| Textblock |
════
# Java rechnent ungenau, problemlösung?



## regic (20. Feb 2012)

Hallo Java-Programmierer,

Ich habe mir einen Taschenrechner programmiert, und habe dabei leider feststellen müssen das Java an sich ungenau rechnet.  z.b 0.03 * 180  herauskommen müsste 5,4 aber java bekommt 5,3999999999999

woran liegt das genau, und wie kann ich das beheben? ohne einfach zu runden!!!

p.s. dieser rechenfehler liegt nicht an meinem Taschenrechner, es ist 100% eine Java sache!!

mfg


----------



## Gast2 (20. Feb 2012)

Das liegt daran:
Floating point - Wikipedia, the free encyclopedia
Kurz gesagt: Nicht alle Zahlen können intern genau dargestellt werden.

Lösung: Beispielsweise [JAPI]BigDecimal[/JAPI]


----------



## irgendjemand (20. Feb 2012)

@TO
FALSCH
das hat nicht wirklich was mit JAVA zu tun ... sondern damit wie DEIN RECHNER intern floating point zahlen darstellt ...
════
| Datenauszüge |

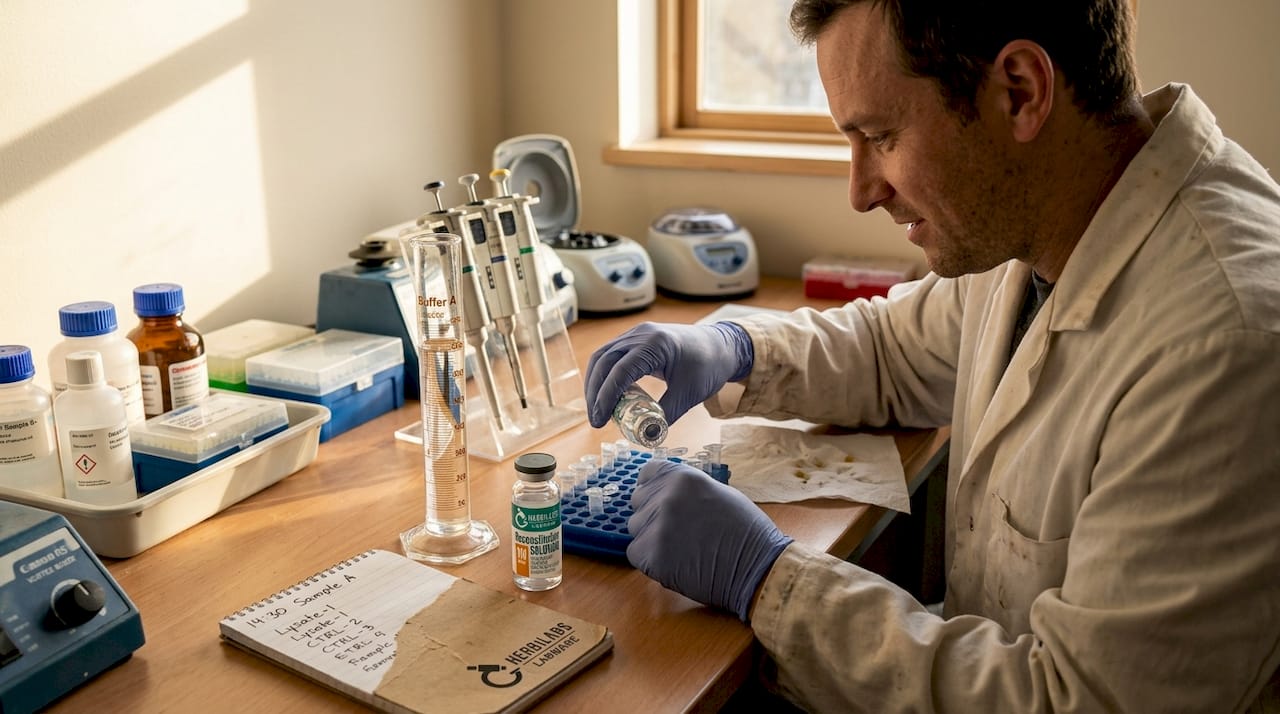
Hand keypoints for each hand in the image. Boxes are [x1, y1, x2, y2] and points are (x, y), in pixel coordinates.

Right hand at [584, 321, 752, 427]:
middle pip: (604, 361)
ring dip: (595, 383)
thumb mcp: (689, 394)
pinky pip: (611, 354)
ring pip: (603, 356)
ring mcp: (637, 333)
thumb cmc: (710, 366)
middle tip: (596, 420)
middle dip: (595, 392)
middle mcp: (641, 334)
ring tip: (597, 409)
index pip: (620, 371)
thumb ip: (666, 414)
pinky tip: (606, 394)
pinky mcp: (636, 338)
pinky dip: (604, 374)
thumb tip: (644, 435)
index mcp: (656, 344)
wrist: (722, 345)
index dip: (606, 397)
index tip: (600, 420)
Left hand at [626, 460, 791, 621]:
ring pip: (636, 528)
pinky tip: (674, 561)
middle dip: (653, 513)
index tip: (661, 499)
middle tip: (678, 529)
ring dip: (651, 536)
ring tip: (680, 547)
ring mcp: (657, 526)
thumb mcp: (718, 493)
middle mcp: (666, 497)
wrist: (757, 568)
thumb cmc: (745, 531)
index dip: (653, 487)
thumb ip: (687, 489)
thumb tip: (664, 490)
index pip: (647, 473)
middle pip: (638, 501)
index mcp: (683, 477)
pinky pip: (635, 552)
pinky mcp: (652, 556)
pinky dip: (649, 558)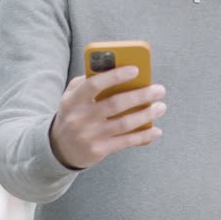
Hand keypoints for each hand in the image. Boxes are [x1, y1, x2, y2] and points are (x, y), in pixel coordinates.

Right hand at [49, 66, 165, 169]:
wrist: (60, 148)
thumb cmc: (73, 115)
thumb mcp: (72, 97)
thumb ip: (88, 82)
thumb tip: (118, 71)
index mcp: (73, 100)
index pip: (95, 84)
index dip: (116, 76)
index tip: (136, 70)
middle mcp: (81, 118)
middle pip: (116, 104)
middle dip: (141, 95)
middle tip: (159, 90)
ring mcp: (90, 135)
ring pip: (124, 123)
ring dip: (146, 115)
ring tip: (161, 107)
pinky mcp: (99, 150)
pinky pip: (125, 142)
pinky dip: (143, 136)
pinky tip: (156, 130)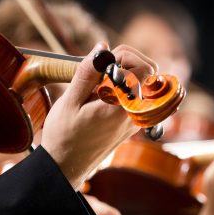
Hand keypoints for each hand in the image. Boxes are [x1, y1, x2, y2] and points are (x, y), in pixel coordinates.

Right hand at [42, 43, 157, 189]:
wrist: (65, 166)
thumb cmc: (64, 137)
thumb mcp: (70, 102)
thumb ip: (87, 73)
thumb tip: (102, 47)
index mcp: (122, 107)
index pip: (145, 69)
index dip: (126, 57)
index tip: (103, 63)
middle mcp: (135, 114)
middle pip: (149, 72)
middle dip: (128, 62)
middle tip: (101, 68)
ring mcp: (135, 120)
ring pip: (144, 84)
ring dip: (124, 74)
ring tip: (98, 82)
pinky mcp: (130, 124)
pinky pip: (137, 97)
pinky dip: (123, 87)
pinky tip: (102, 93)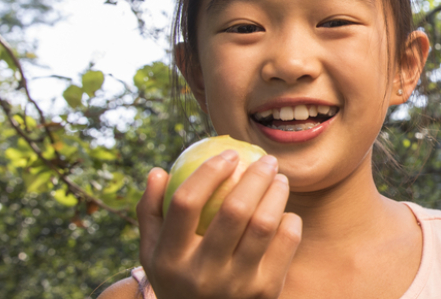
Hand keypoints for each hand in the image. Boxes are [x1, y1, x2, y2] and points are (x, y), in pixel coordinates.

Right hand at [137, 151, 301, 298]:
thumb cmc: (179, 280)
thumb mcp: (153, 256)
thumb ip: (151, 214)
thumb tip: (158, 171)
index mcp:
════
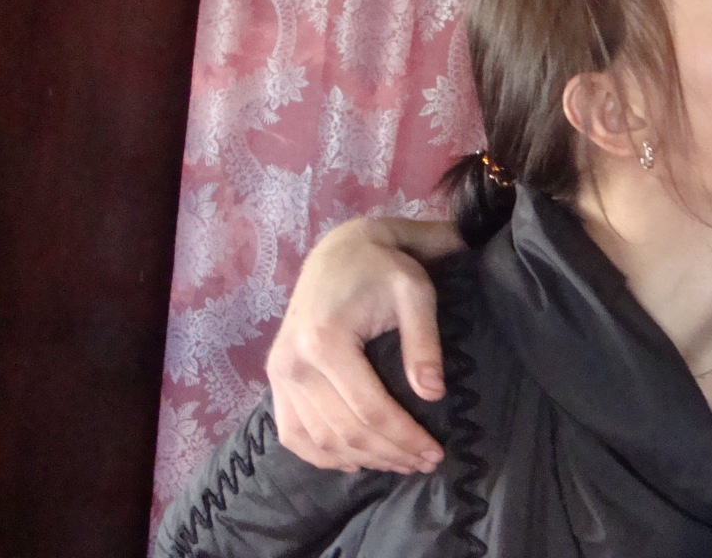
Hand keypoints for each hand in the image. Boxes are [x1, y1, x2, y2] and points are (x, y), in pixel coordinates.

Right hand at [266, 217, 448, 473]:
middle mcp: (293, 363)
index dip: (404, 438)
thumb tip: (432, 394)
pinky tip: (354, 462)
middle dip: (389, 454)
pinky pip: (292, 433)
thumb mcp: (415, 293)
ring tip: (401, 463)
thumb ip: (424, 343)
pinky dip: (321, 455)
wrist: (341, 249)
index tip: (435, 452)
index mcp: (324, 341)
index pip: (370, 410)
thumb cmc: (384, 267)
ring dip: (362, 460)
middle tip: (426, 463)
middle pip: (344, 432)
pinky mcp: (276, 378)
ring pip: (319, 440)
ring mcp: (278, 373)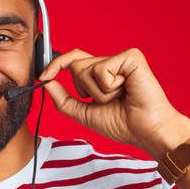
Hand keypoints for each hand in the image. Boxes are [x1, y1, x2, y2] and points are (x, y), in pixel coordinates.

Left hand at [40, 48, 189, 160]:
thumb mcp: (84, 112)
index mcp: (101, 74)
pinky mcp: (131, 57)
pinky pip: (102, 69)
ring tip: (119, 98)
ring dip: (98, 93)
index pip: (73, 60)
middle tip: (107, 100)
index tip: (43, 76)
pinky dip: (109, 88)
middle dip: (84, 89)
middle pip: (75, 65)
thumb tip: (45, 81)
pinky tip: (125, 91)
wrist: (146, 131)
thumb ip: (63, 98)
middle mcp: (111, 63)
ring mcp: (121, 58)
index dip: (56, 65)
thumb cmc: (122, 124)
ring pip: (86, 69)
════
| Zu erledigende Aufgabe |
Welche Lösung nennt Gast2 im Forenthread über das ungenaue Rechnen in Java?

| Gelöste Aufgabe |
Gast2 nennt als Beispiel BigDecimal.